We finish with Hillary. I am more deeply skeptical of her prospects for the nomination, even with the money, the organization, the endorsements, the inevitability. After this summer she looks very evitable.

In the abstract, before a campaign, she’s always impressive—so famous, so accomplished, the first woman, we know her. And then she starts to campaign and she’s in your face and its not abstract anymore and you’re reminded of everything you don’t like, everything you have qualms and doubts and fears about.

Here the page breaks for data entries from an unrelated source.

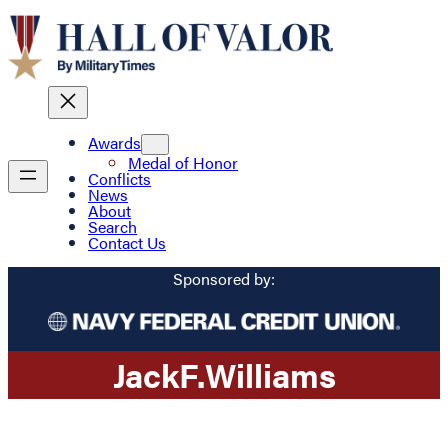
Awards
Medal of Honor
Conflicts
News
About
Search
Contact Us
Sponsored by:
Jack
F.
Williams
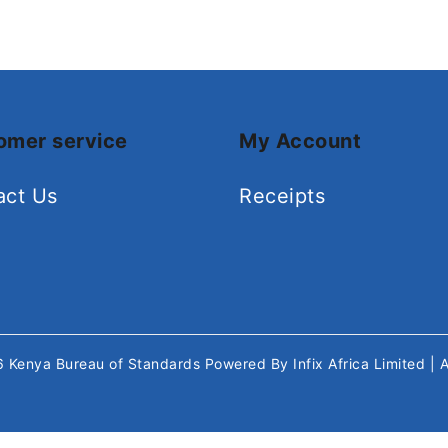
omer service
My Account
act Us
Receipts
26
Kenya Bureau of Standards
Powered By
Infix Africa Limited
| 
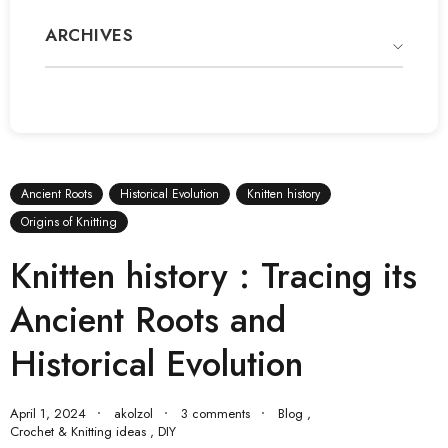
ARCHIVES
Ancient Roots
Historical Evolution
Knitten history
Origins of Knitting
Knitten history : Tracing its
Ancient Roots and
Historical Evolution
April 1, 2024
akolzol
3 comments
Blog
,
Crochet & Knitting ideas
,
DIY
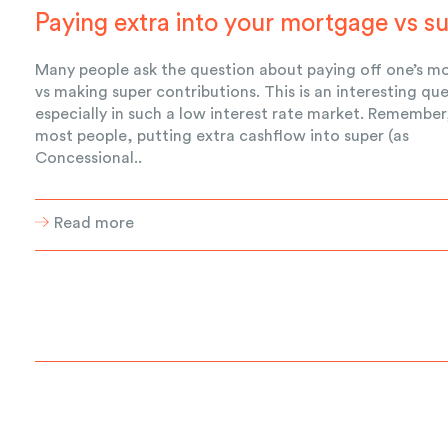
Paying extra into your mortgage vs s
Many people ask the question about paying off one’s m
vs making super contributions. This is an interesting qu
especially in such a low interest rate market. Remember
most people, putting extra cashflow into super (as
Concessional..
Read more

I don’t see how it works now. Her polls are on a downward drift. In Iowa Bernie Sanders is within striking distance: “This looks like 2008.” People don’t trust her; the famous word cloud—“liar,” “dishonest,” “untrustworthy”—was damning because it said it all. She doesn’t embody the current spirit of her party—she is too close to Wall Street, too grubbily self-enriching, too hawkish. She’s poor on the stump, comports herself like royalty, and in interviews and press gaggles there are the dead, disingenuous eyes. She shows impatience at having to answer questions as if she were just anybody. The national press corps has no special love for her. They won’t grill her on the skillet of their skepticism as they would a Republican, but they won’t carry water for her either.

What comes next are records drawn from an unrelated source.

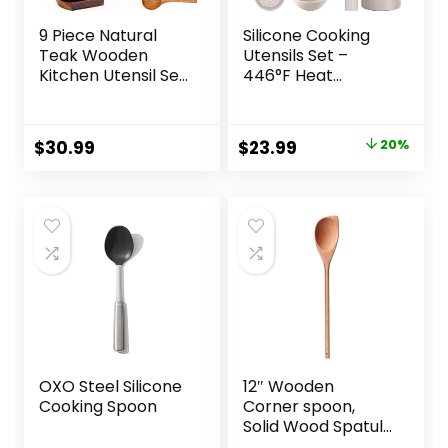
9 Piece Natural
Silicone Cooking
Teak Wooden
Utensils Set –
Kitchen Utensil Set
446°F Heat
with Spoon Rest –
Resistant Kitchen
Comfort Grip
Utensils,Turner
Cooking Spoons
Tongs,Spatula,Spo
Original
Current
$
30.99
$
23.99
20%
and Utensils
on,Brush,Whisk,Kitc
price
price
Holder
hen Utensil
Gadgets Tools Set
was:
is:
for Nonstick
$29.99.
$23.99.
Cookware,Dishwas
her Safe (BPA
Free)
OXO Steel Silicone
12″ Wooden
Cooking Spoon
Corner spoon,
Solid Wood Spatula
& Spoon,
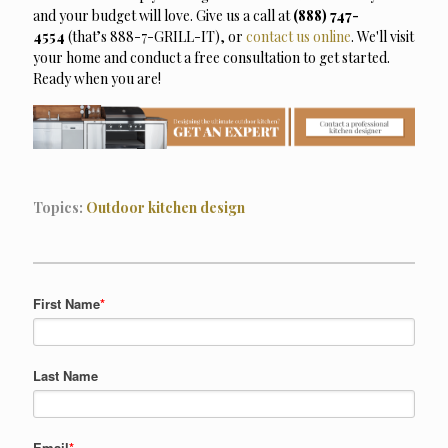
and your budget will love. Give us a call at
(888) 747-
4554
(that’s 888-7-GRILL-IT),
or
contact us online
. We'll visit
your home and conduct a free consultation to get started.
Ready when you are!
Topics:
Outdoor kitchen design
First Name
*
Last Name
Email
*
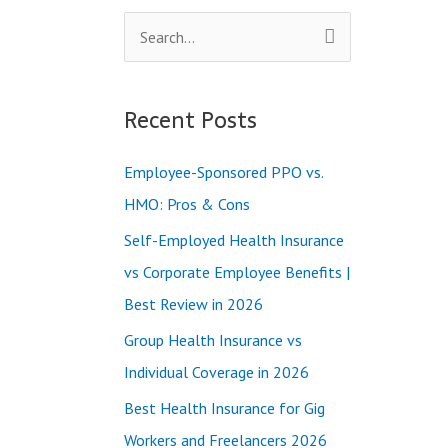
S
e
a
Recent Posts
r
c
Employee-Sponsored PPO vs.
h
HMO: Pros & Cons
f
Self-Employed Health Insurance
o
vs Corporate Employee Benefits |
r
Best Review in 2026
:
Group Health Insurance vs
Individual Coverage in 2026
Best Health Insurance for Gig
Workers and Freelancers 2026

And the email scandal is not a scandal anymore but a continuing crisis. It will dog her as the FBI investigates. For all its complexities, everyone understands the story’s outlines. As secretary of state she wanted to use her own private email system because if she were part of the government’s system she wouldn’t be able to control it; her communications would someday be public record, vulnerable to freedom-of-information requests. She wanted secrecy as she did business the public shouldn’t know about or wouldn’t understand. If that resulted in a less secure system, one more vulnerable to hackers—well, she wants what she wants. She would be the one to determine what is made public. After that determination the server would be wiped clean.

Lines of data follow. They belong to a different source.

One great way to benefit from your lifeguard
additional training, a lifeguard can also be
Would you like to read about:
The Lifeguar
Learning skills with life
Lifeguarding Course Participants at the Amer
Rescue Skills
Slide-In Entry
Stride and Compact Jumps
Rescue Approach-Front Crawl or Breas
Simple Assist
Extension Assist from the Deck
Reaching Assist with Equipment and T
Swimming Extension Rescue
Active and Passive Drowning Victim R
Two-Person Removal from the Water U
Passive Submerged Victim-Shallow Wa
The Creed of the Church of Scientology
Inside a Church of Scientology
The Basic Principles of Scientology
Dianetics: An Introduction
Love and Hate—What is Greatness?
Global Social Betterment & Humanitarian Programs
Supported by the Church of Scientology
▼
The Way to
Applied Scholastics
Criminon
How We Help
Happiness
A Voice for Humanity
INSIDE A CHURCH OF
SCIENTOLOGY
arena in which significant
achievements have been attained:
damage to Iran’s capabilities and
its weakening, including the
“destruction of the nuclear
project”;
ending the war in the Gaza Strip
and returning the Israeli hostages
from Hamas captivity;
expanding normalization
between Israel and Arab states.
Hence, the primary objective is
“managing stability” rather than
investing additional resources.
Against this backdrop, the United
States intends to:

This is high-handedness not toward political foes but toward history and the people’s right to know. It reminds you of every scandal in the past and suggests more in the future.

Yes, she remains strong in the polls, but not as strong as she was, and it’s not hard to envision steady attrition ahead.

Joe Biden should get in, if he has the heart for it.

If this summer has taught us anything, it’s to expect the unexpected. A reality-TV star with no previous experience in elective office is running first in the Republican party.

Neither Jeb nor Hillary embodies the current spirit of their party. Among Republicans that spirit includes hunger, anger, joyful aggression, a mood of “tear it down” competing with a mood of “build something up.” Among Democrats there’s a tilt leftward, against power centers, rebelling against inevitabilities. Neither party seems all that invested in continuing dynasties.